Bei Nitro haben wir uns schon zu Beginn der Pandemie schnell auf die Arbeit im Home-Office eingestellt, aber wir suchen weiterhin nach Möglichkeiten, Prozesse zu rationalisieren und unsere Teams in die Lage zu versetzen, „von überall zu arbeiten“. Wir sind jetzt dabei, eine neue „Flexible Forever“-Richtlinie umzusetzen, bei der es sich um einen Hybridansatz für die Zukunft der Arbeit handelt. Sie gibt unserem Team die Flexibilität, im Home-Office zu arbeiten, aber auch Zugang zu Präsenzzeiten zu haben, wenn es am sinnvollsten ist – wie etwa für Team-Meetings, Planungssitzungen oder gesellschaftliche Veranstaltungen.

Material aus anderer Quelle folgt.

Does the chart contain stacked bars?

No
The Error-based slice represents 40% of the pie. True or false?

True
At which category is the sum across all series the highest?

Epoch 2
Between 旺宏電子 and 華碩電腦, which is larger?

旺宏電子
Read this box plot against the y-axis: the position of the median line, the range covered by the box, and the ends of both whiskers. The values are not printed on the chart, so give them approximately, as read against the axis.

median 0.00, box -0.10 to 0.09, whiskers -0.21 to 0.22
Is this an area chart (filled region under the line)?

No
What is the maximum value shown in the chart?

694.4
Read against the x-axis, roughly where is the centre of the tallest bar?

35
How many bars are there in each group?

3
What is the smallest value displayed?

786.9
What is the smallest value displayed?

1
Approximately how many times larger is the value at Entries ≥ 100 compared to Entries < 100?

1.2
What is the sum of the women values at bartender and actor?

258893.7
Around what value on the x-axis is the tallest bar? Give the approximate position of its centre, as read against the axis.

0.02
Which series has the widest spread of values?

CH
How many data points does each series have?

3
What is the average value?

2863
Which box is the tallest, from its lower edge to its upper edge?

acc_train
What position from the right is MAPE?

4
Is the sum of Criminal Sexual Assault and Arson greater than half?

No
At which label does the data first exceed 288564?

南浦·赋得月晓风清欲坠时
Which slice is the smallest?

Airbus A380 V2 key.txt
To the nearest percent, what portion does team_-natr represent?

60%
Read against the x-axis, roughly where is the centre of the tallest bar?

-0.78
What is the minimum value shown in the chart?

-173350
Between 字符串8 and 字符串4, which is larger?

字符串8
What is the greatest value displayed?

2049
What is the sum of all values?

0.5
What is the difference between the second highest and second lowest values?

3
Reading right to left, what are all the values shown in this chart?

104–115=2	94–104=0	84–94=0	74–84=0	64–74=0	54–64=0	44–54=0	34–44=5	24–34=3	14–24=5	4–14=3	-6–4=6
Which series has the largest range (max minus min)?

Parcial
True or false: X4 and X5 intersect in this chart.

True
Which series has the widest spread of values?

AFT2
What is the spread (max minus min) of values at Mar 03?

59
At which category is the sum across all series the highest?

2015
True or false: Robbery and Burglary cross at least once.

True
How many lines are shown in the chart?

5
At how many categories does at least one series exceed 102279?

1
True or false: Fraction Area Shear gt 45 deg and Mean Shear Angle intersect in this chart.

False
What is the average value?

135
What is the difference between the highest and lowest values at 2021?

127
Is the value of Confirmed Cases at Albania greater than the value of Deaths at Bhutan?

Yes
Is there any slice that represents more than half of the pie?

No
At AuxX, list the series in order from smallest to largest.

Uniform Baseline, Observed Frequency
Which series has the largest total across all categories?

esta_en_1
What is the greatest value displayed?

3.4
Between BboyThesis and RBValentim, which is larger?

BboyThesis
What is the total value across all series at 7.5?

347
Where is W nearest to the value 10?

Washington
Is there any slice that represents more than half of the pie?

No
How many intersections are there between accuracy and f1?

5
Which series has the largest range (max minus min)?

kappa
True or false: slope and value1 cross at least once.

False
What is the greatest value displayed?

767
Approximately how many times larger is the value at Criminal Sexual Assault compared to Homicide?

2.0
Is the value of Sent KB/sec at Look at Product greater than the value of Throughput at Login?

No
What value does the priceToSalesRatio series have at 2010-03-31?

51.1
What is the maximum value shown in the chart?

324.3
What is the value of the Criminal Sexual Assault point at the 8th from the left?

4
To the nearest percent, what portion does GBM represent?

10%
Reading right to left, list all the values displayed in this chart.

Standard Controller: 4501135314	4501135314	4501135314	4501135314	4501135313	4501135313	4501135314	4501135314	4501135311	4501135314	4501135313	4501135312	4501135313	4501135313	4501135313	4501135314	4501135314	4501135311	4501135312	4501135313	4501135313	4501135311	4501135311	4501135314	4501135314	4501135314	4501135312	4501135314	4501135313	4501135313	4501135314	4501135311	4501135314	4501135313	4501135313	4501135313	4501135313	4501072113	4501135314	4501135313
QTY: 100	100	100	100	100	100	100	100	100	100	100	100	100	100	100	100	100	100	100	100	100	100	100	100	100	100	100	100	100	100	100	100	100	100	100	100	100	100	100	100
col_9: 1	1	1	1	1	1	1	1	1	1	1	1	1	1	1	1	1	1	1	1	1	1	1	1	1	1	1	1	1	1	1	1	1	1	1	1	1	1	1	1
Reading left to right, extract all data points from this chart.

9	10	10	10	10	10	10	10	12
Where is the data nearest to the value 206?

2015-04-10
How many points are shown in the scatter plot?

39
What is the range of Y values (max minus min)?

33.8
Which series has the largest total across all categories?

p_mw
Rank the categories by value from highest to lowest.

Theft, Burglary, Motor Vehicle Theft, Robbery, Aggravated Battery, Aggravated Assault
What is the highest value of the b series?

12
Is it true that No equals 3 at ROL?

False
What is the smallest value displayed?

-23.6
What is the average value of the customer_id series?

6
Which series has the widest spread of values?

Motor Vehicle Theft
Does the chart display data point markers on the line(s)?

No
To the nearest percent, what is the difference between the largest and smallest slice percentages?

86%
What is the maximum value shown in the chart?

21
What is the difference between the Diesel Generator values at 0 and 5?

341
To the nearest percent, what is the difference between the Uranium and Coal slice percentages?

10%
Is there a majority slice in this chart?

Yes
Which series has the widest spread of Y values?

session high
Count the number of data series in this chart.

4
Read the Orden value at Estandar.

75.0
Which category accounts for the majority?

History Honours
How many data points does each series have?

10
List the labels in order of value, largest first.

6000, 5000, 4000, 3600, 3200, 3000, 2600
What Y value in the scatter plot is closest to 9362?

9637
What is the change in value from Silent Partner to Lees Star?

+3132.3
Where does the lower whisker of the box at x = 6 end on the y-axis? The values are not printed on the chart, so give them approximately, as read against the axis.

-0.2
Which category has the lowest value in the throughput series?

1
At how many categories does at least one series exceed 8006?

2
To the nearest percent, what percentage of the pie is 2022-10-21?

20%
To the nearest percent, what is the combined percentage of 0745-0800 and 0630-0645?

Es ist Zeit für Unternehmen, sich weiterzuentwickeln

Das Wesen der Arbeit hat sich permanent verändert, und Unternehmen müssen ihrerseits ihr Denken in Bezug auf das Konzept von Arbeitsplätzen weiterentwickeln und die Rolle der Büros neu definieren. Die Verwendung von älteren Systemen, Tools und papierbasierten Prozessen wird nur auf begrenzte Zeit eine Option bleiben. Jetzt ist es an der Zeit, voranzuschreiten, neue Lösungen anzunehmen und die Zukunft der Arbeit zu begrüßen.